**Assignment**
All of the data, word for word and free of pictures, is the expected result.

[Opening The data section]

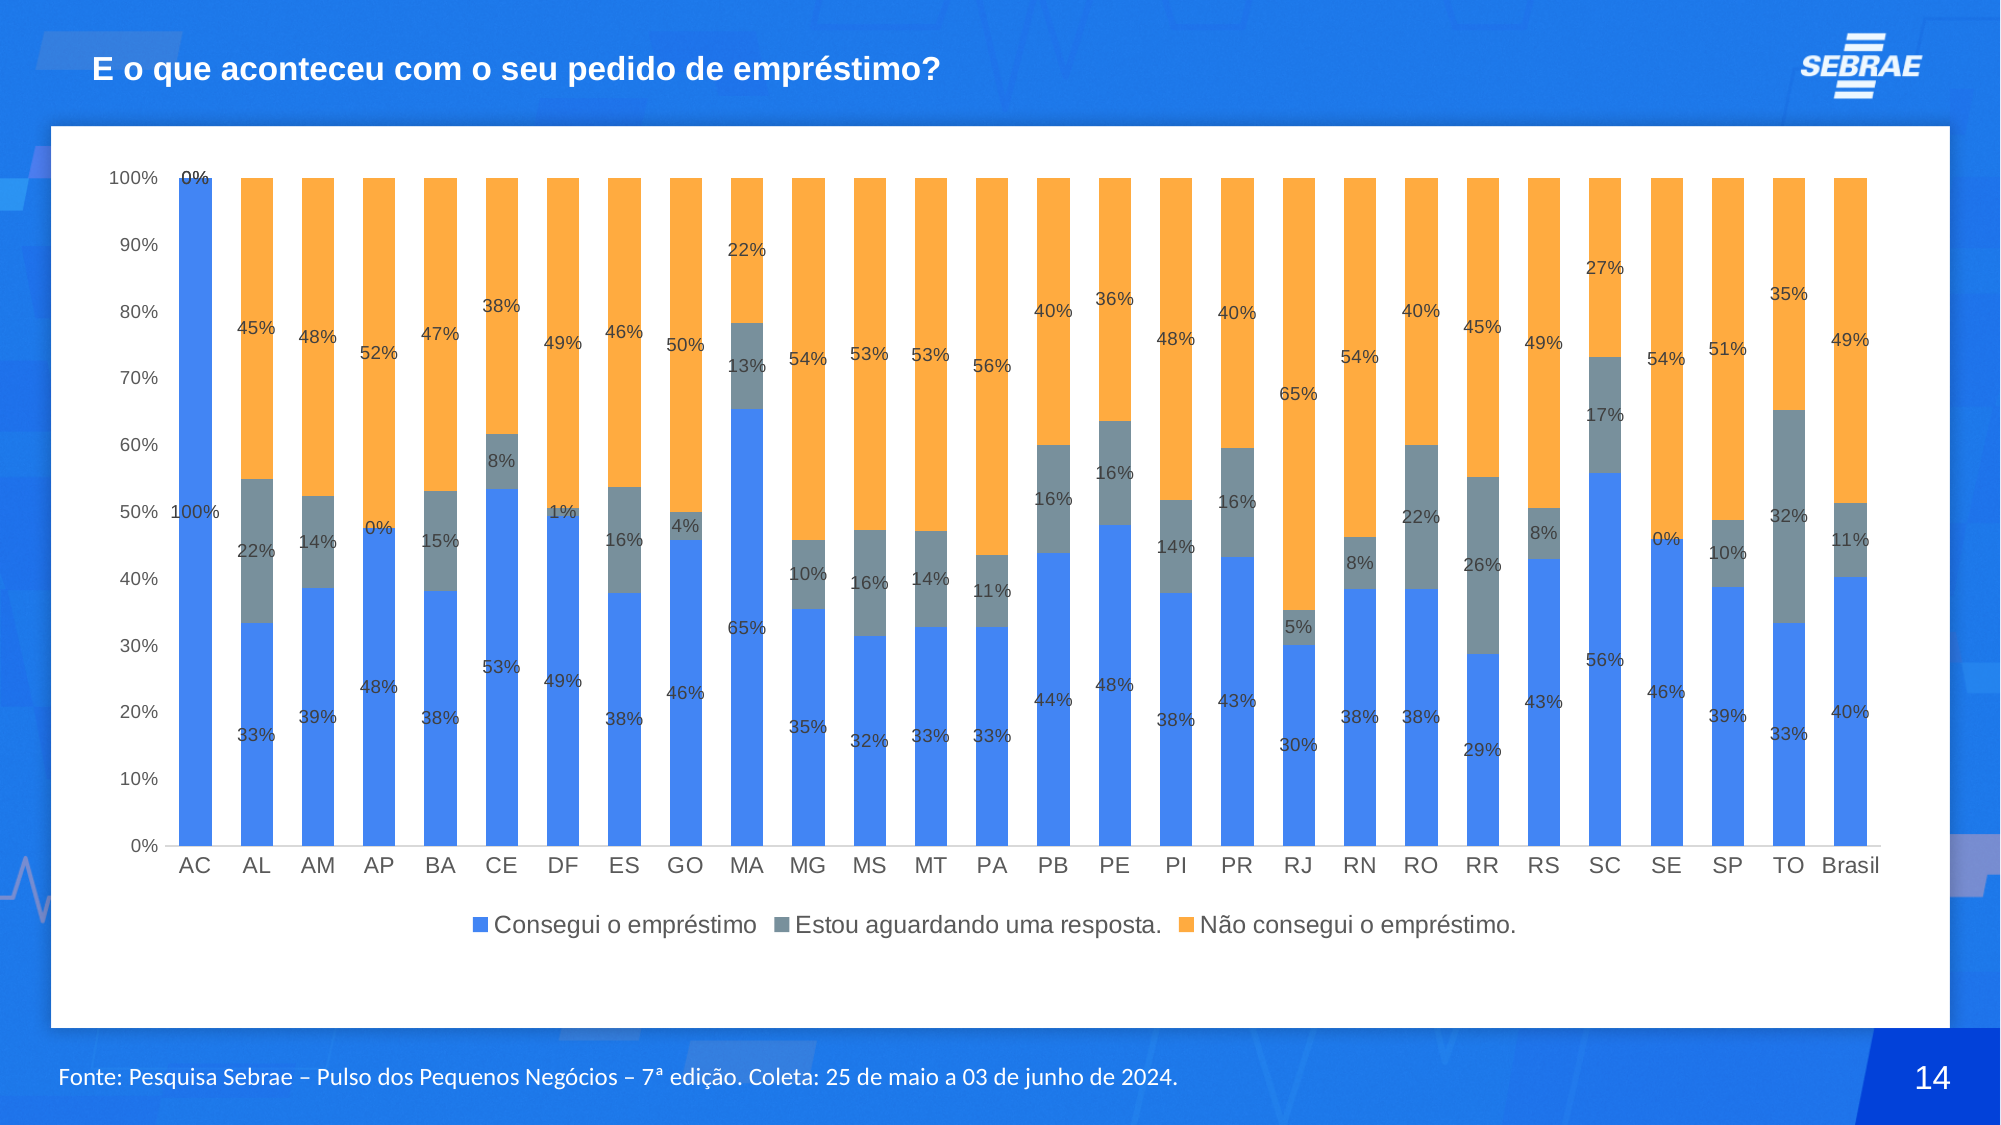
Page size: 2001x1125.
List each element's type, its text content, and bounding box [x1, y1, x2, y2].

slide_number 14 [1872, 1033, 1993, 1120]
chart [71, 151, 1919, 945]
title E o que aconteceu com o seu pedido de empréstimo? [71, 27, 1526, 110]
text_box Fonte: Pesquisa Sebrae – Pulso dos Pequenos Negócios – 7ª edição. Coleta: 25 de maio a 03 de junho de 2024. [43, 1052, 1772, 1098]
picture [0, 0, 2001, 1125]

[Closing The data section]

**Solved exercise**
Page size: 2001x1125.
List each element's type, its text content, and bounding box [x1, y1, x2, y2].

slide_number 14 [1872, 1033, 1993, 1120]
chart [71, 151, 1919, 945]
title E o que aconteceu com o seu pedido de empréstimo? [71, 27, 1526, 110]
text_box Fonte: Pesquisa Sebrae – Pulso dos Pequenos Negócios – 7ª edição. Coleta: 25 de maio a 03 de junho de 2024. [43, 1052, 1772, 1098]
picture [0, 0, 2001, 1125]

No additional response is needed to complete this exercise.